Lee suggests that criticism of Wolford, because of his staunch and now unacceptable beliefs about gender equality and slavery, be tempered by an understanding of the world in which he lived and his consequent tendencies. These tendencies provide the basis for his heroism in both the Mexican and Civil Wars (particularly as the unconventional yet respected leader of the First Kentucky Volunteer Cavalry) along with his success in the courtroom and politics. They include a great respect for fellow soldiers (friendly and enemy alike), disgust for weakness and vices, and an unending desire for justice, even if it took a little chicanery. Lee shares a story that Wolford once successfully persuaded a jury that a man poisoned himself with a fly instead of being poisoned with arsenic by his accused wife.
All of this is set against the backdrop of Civil War-era Kentucky, with its populace attempting to balance continuing slavery while preserving the Union. This was ultimately proven impossible by Lincoln’s Emancipation Proclamation and the North’s victory. The Lincoln–Wolford interplay is highly intriguing. According to the book, during a speech, in reference to Negro enlistment in the Union Army, Wolford said that Lincoln was “wantonly trampling upon the Constitution and crushing under the iron heel of military power the rights guaranteed by that instrument.” Subsequently, Wolford was arrested and eventually dishonorably discharged from the Army.

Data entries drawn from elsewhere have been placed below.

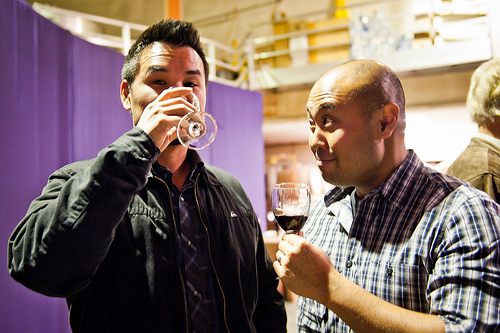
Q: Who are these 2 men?
A: Buddies.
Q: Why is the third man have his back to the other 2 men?
A: Not with them.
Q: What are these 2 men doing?
A: Drinking wine.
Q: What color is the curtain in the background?
A: Purple.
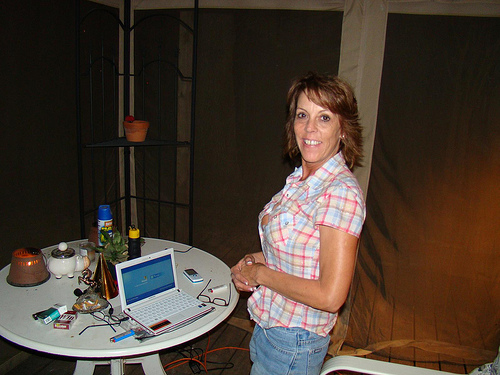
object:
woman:
[228, 72, 369, 374]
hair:
[281, 70, 368, 173]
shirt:
[246, 153, 369, 340]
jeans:
[248, 317, 333, 375]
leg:
[142, 356, 166, 373]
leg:
[109, 358, 128, 374]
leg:
[69, 359, 91, 374]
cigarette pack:
[53, 307, 80, 331]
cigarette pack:
[36, 301, 68, 325]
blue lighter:
[109, 327, 139, 344]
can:
[97, 205, 115, 246]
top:
[99, 205, 115, 220]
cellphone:
[183, 268, 205, 284]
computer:
[112, 248, 213, 333]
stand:
[75, 1, 213, 245]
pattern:
[295, 232, 312, 246]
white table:
[1, 232, 237, 374]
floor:
[95, 326, 251, 374]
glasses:
[195, 277, 235, 306]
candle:
[56, 241, 71, 253]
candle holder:
[6, 245, 52, 291]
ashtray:
[68, 291, 110, 311]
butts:
[80, 301, 92, 307]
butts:
[93, 297, 100, 307]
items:
[95, 226, 128, 267]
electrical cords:
[165, 344, 254, 374]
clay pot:
[121, 114, 151, 144]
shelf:
[74, 135, 191, 152]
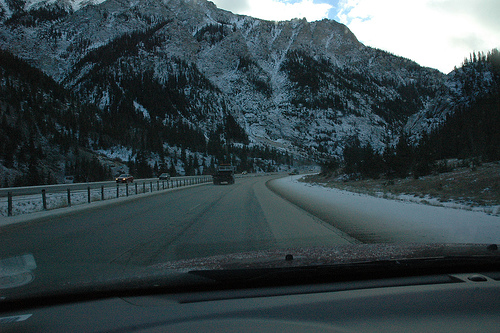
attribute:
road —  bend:
[4, 166, 340, 271]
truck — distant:
[198, 154, 247, 198]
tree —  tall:
[472, 49, 477, 67]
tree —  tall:
[487, 50, 492, 62]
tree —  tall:
[483, 52, 486, 62]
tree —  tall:
[476, 50, 481, 61]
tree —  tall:
[462, 60, 469, 69]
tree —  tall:
[452, 66, 458, 75]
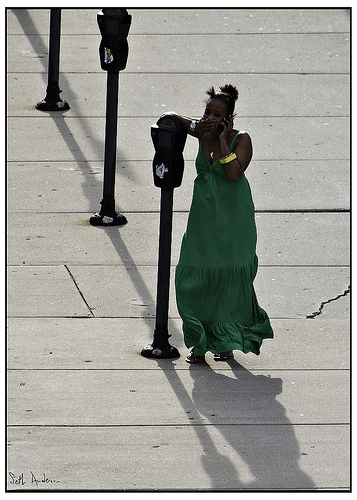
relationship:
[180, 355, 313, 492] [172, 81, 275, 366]
shadow of woman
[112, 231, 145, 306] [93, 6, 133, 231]
shadow of meter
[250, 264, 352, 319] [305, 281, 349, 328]
tile has crack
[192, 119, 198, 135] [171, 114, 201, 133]
wrist watch on arm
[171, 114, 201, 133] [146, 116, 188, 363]
arm on meter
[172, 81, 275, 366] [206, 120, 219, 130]
woman covering mouth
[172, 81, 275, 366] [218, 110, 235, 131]
woman holding cellphone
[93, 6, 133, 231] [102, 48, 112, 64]
meter with label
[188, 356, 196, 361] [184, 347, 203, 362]
toes in sandals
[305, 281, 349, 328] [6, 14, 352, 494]
crack in ground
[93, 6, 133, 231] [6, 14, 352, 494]
meter on walkway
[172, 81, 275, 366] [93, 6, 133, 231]
woman against meter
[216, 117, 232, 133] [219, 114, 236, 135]
cell phone in hand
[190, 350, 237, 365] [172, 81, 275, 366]
sandals on woman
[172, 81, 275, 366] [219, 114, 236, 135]
woman with hand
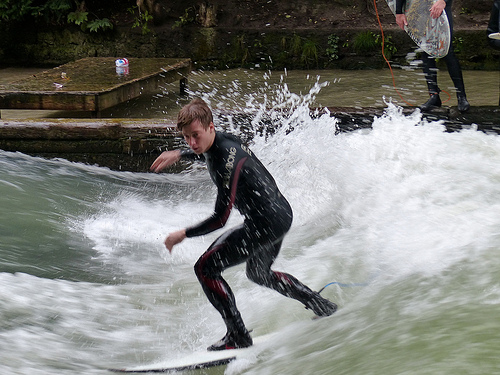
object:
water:
[0, 127, 500, 374]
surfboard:
[99, 331, 276, 372]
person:
[148, 95, 337, 350]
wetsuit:
[183, 131, 335, 349]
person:
[395, 0, 470, 112]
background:
[0, 1, 495, 171]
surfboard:
[384, 0, 449, 59]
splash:
[254, 73, 450, 160]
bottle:
[114, 59, 130, 73]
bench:
[1, 56, 191, 118]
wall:
[0, 0, 500, 66]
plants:
[43, 0, 132, 33]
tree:
[0, 0, 29, 23]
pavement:
[1, 69, 500, 128]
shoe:
[205, 331, 253, 350]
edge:
[110, 357, 232, 372]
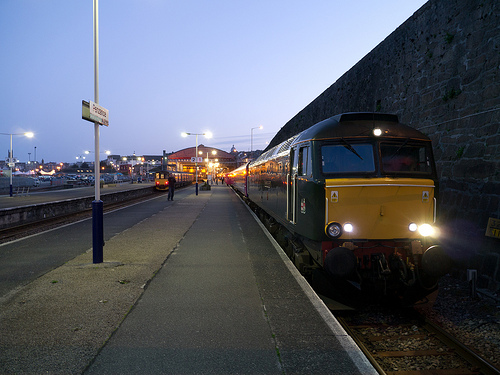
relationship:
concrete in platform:
[4, 180, 347, 369] [9, 184, 383, 373]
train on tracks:
[226, 113, 438, 286] [339, 306, 496, 373]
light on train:
[369, 126, 385, 139] [226, 113, 438, 286]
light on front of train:
[369, 126, 385, 139] [226, 113, 438, 286]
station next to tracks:
[169, 142, 232, 182] [339, 306, 496, 373]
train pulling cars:
[226, 113, 438, 286] [228, 143, 251, 194]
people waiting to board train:
[211, 168, 231, 188] [226, 113, 438, 286]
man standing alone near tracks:
[168, 171, 177, 202] [0, 184, 159, 239]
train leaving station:
[226, 113, 438, 286] [169, 142, 232, 182]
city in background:
[4, 152, 160, 190] [7, 151, 234, 188]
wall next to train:
[256, 5, 497, 287] [226, 113, 438, 286]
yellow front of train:
[327, 178, 434, 240] [226, 113, 438, 286]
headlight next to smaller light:
[327, 221, 341, 237] [342, 217, 355, 236]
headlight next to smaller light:
[419, 221, 435, 242] [409, 220, 418, 236]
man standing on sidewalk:
[168, 171, 177, 202] [4, 180, 347, 369]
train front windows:
[226, 113, 438, 286] [320, 145, 431, 174]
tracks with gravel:
[339, 306, 496, 373] [367, 291, 500, 369]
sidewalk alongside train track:
[4, 180, 347, 369] [0, 184, 159, 239]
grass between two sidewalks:
[200, 179, 212, 190] [4, 180, 347, 369]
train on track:
[226, 113, 438, 286] [339, 306, 496, 373]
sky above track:
[18, 4, 378, 157] [0, 184, 159, 239]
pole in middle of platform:
[86, 0, 108, 269] [4, 180, 347, 369]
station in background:
[169, 142, 232, 182] [7, 151, 234, 188]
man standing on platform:
[168, 171, 177, 202] [4, 180, 347, 369]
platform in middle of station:
[4, 180, 347, 369] [169, 142, 232, 182]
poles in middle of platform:
[86, 0, 108, 269] [4, 180, 347, 369]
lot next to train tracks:
[32, 175, 126, 189] [0, 184, 159, 239]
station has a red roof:
[169, 142, 232, 182] [168, 147, 228, 160]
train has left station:
[226, 113, 438, 286] [169, 142, 232, 182]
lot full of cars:
[32, 175, 126, 189] [42, 171, 124, 182]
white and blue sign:
[80, 99, 111, 125] [79, 98, 110, 128]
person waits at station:
[168, 171, 177, 202] [169, 142, 232, 182]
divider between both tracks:
[4, 180, 347, 369] [339, 308, 391, 373]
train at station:
[226, 113, 438, 286] [169, 142, 232, 182]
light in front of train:
[369, 126, 385, 139] [226, 113, 438, 286]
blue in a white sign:
[83, 97, 109, 125] [79, 98, 110, 128]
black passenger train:
[231, 108, 444, 250] [226, 113, 438, 286]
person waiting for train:
[168, 171, 177, 202] [226, 113, 438, 286]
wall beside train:
[256, 5, 497, 287] [226, 113, 438, 286]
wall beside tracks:
[256, 5, 497, 287] [339, 306, 496, 373]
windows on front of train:
[320, 145, 431, 174] [226, 113, 438, 286]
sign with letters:
[79, 98, 110, 128] [91, 105, 108, 118]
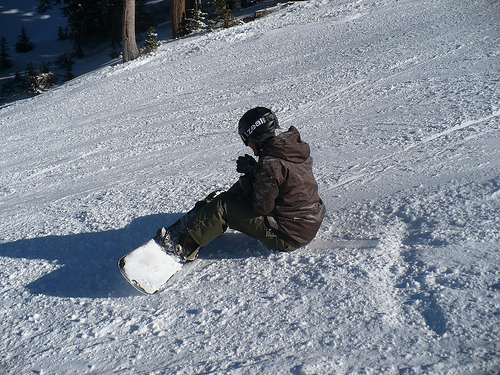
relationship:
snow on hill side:
[2, 0, 498, 375] [0, 0, 498, 372]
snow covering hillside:
[2, 0, 498, 375] [0, 0, 500, 373]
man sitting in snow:
[155, 105, 328, 263] [45, 111, 494, 368]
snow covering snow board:
[120, 238, 183, 294] [127, 183, 238, 290]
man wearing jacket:
[155, 105, 328, 263] [243, 125, 329, 246]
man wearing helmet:
[155, 105, 328, 263] [237, 105, 279, 147]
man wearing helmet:
[155, 105, 328, 263] [232, 105, 281, 147]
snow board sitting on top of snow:
[127, 183, 238, 290] [2, 0, 498, 375]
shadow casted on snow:
[1, 211, 197, 300] [2, 0, 498, 375]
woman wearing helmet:
[153, 103, 326, 264] [229, 108, 280, 152]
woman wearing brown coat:
[153, 103, 326, 264] [233, 128, 324, 242]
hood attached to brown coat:
[261, 126, 312, 162] [237, 125, 327, 247]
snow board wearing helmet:
[127, 183, 238, 290] [213, 87, 298, 147]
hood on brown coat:
[261, 126, 312, 162] [237, 125, 327, 247]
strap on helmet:
[240, 112, 273, 142] [236, 102, 284, 149]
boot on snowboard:
[157, 224, 198, 262] [116, 185, 228, 296]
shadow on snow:
[5, 212, 142, 299] [350, 40, 460, 199]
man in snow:
[155, 105, 328, 263] [356, 25, 481, 265]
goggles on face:
[234, 127, 246, 140] [234, 127, 264, 155]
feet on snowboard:
[157, 220, 199, 262] [116, 185, 228, 296]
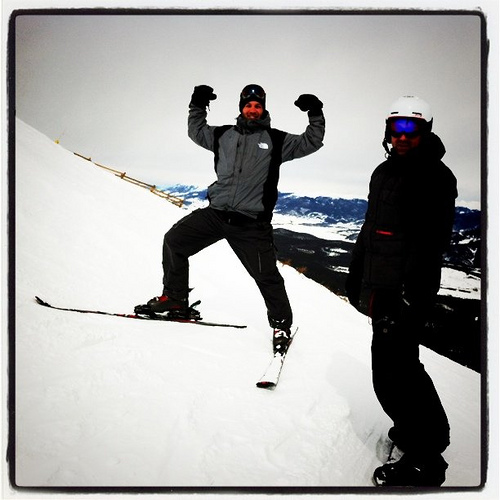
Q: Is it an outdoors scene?
A: Yes, it is outdoors.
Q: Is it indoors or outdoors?
A: It is outdoors.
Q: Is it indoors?
A: No, it is outdoors.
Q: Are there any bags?
A: No, there are no bags.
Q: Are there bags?
A: No, there are no bags.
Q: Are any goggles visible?
A: Yes, there are goggles.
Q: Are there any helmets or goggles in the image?
A: Yes, there are goggles.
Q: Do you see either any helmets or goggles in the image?
A: Yes, there are goggles.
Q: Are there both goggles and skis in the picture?
A: Yes, there are both goggles and skis.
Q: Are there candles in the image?
A: No, there are no candles.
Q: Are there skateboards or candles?
A: No, there are no candles or skateboards.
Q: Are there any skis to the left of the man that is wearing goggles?
A: Yes, there is a ski to the left of the man.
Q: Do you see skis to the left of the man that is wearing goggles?
A: Yes, there is a ski to the left of the man.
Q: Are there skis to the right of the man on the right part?
A: No, the ski is to the left of the man.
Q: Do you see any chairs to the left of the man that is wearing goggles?
A: No, there is a ski to the left of the man.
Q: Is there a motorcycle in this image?
A: No, there are no motorcycles.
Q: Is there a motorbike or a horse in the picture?
A: No, there are no motorcycles or horses.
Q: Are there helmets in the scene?
A: Yes, there is a helmet.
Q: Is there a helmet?
A: Yes, there is a helmet.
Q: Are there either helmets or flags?
A: Yes, there is a helmet.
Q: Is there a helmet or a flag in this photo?
A: Yes, there is a helmet.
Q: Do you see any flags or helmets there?
A: Yes, there is a helmet.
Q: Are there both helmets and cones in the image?
A: No, there is a helmet but no cones.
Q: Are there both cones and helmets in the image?
A: No, there is a helmet but no cones.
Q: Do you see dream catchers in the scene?
A: No, there are no dream catchers.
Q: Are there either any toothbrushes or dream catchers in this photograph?
A: No, there are no dream catchers or toothbrushes.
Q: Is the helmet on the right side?
A: Yes, the helmet is on the right of the image.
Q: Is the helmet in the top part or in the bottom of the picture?
A: The helmet is in the top of the image.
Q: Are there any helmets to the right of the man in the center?
A: Yes, there is a helmet to the right of the man.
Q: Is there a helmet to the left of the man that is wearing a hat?
A: No, the helmet is to the right of the man.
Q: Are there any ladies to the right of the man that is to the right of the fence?
A: No, there is a helmet to the right of the man.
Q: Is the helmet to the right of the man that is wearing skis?
A: Yes, the helmet is to the right of the man.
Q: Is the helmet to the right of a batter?
A: No, the helmet is to the right of the man.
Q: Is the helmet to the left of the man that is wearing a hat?
A: No, the helmet is to the right of the man.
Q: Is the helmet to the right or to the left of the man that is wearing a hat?
A: The helmet is to the right of the man.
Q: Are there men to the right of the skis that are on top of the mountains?
A: Yes, there is a man to the right of the skis.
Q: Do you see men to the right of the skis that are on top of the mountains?
A: Yes, there is a man to the right of the skis.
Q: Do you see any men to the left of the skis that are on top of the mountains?
A: No, the man is to the right of the skis.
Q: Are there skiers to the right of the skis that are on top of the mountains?
A: No, there is a man to the right of the skis.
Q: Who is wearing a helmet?
A: The man is wearing a helmet.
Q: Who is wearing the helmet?
A: The man is wearing a helmet.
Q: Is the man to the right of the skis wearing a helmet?
A: Yes, the man is wearing a helmet.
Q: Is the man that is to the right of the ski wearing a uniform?
A: No, the man is wearing a helmet.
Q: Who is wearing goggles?
A: The man is wearing goggles.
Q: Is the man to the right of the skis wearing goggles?
A: Yes, the man is wearing goggles.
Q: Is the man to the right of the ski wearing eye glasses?
A: No, the man is wearing goggles.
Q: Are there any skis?
A: Yes, there are skis.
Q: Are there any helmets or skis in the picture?
A: Yes, there are skis.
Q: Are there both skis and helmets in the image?
A: Yes, there are both skis and a helmet.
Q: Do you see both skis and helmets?
A: Yes, there are both skis and a helmet.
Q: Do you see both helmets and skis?
A: Yes, there are both skis and a helmet.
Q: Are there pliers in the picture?
A: No, there are no pliers.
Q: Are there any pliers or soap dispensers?
A: No, there are no pliers or soap dispensers.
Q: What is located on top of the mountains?
A: The skis are on top of the mountains.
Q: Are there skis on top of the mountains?
A: Yes, there are skis on top of the mountains.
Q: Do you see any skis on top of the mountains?
A: Yes, there are skis on top of the mountains.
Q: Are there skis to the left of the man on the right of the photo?
A: Yes, there are skis to the left of the man.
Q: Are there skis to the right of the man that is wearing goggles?
A: No, the skis are to the left of the man.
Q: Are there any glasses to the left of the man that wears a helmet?
A: No, there are skis to the left of the man.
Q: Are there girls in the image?
A: No, there are no girls.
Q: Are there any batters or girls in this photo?
A: No, there are no girls or batters.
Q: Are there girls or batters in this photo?
A: No, there are no girls or batters.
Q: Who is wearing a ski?
A: The man is wearing a ski.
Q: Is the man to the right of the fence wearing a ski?
A: Yes, the man is wearing a ski.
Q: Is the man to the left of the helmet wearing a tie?
A: No, the man is wearing a ski.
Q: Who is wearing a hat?
A: The man is wearing a hat.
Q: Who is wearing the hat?
A: The man is wearing a hat.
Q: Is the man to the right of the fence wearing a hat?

Many of the book’s pages track Wolford and the First Kentucky Volunteer Cavalry during the Civil War. The readers wade through detailed battle accounts to be rewarded with well-formatted dives into the deeper issues of the day. If a blow-by-blow recall of cavalry battles does not keep your interest, this may not be the book for you. The book concludes with Wolford’s death, labeled by the Kentucky press as his “first surrender,” after which he was compared to regional heroes, Zachary Taylor and Davy Crockett. The reader is left with the feeling that even though morally misled, Wolford was a proud American who fought to preserve the Union.
This book requires some prior knowledge of, or willingness, to research Civil War terminology but will, however, be an enjoyable reading experience for those interested in American heroes and the contested story behind the preservation of the Union.